2 Normative references
The following referenced documents are indispensable for the application of this document. For dated references, only the edition cited applies. For undated references, the latest edition of the referenced document (including any amendments) applies.
ISO 8601 Data elements and interchange formats- Information interchange- Representation of dates and times
Note: GB/T 7408-2005 Data elements and interchange formats - Information interchange - Representation of dates and times (ISO 8601 : 2000,IDT)
ISO/IEC 2382-37 Information technology- Vocabulary- Part 37 : Biometrics
Note: GB/T 5271.37-2021 Information technology - Vocabulary - Part 37 : Biometrics (ISO/IEC 2382-37 :2017, MOD)
ISO/IEC 19785-1 Information technology - Common Biometric Exchange Formats Framework- Part 1 : Data element specification
Note: GB/T 28826.1-2012 Information technology - Common biometric exchange formats framework - Part 1: Data element specification (ISO/IEC 19785-1 : 2006, MOD)
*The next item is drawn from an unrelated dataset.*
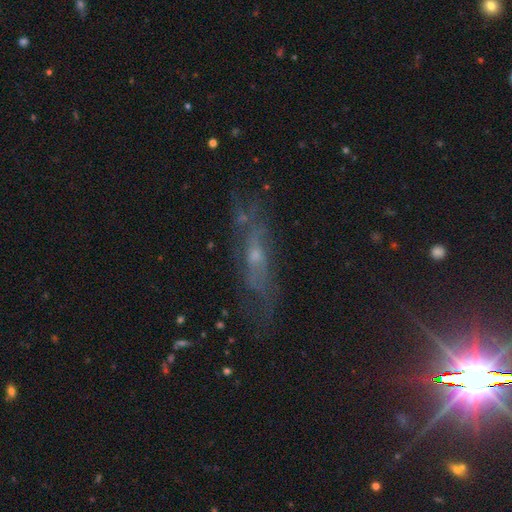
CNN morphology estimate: type=featured or disk (60%); edge-on=no (60%); merging=none (62%).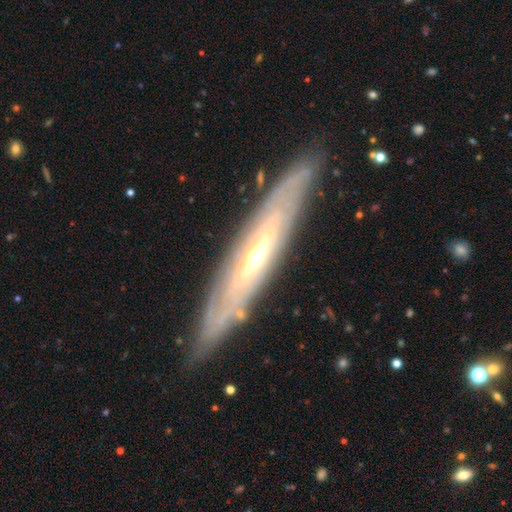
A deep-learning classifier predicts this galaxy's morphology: Smooth or featured? featured or disk (79%)
Edge-on disk? yes (60%)
Merging? none (86%)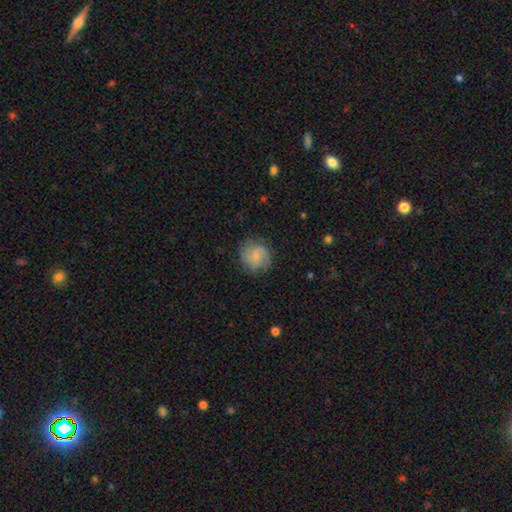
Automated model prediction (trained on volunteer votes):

ISO/IEC 19794-1 Information technology - Biometric data interchange formats - Part 1 : Framework
Note: GB/T 26237.1-2022 Information technology - Biometric data interchange formats - Part 1 : Framework (ISO/IEC 19794-1: 2011, MOD)
3 Terms and definitions
For the purposes of this document, the terms and definitions in ISO/IEC 19794-1 and the following apply.
3.1
analog-to-digital converter (ADC) resolution
exponent of the base 2 representation (the number of bits)of the number of discrete amplitudes that the analog-to-digital converter is capable of producing
Note: Common values for ADC resolution for sound-cards are: 8, 16, 20 and 24.
3.2
audio duration
duration of the complete audio containing all voice representation utterances, e.g. whole call recordings
3.3
audio encoding
encoding used by the data capture subsystem, e.g.. cellphone
Note 1: The voice signal is encoded before being transmitted over a channel. There are many formats in use today and the number is likely to continue to change as telephones and transmission channels evolve. Formats include PCM (ITU-T G.711) and ADPCM (ITU-T G.726) for wave encoding and ACELP (ITU-T G.723.1) and CS-ACELP (ITU-T G.729 Annex A) for AbS encoding. A-law PCM and mu-law PCM are included in ITU-T G.711.
Note 2: A comprehensive overview list is provided in 7.4.3.2.
3.4
compression
process that reduces the size of a digital file and, accordingly, the data rate required for transmission
Note: Some audio encodings include compression and some do not. Compression is almost always “lossy” and, therefore, has an impact on the speech signal.
3.5
cut-off frequency(lower/upper)
frequency (below/above)which the acoustic energy drops 3dB below the average energy in the pass band
3.6
far-field
region far enough from the source where the angular field distribution is independent of the distance from the source
3.7
interactive voice response
function of for a telephony based computer that is used to control the flow of telephone calls and to provide voice based self-service
Note 1: Technology that allows a computer to detect voice and keypad inputs.
Note 2: IVR systems deal with several real-world and constrained-content effects, such as emotional voices, varying environmental noises, recording of free speech, but also hot words (e.g.. yes, no, digits, keywords).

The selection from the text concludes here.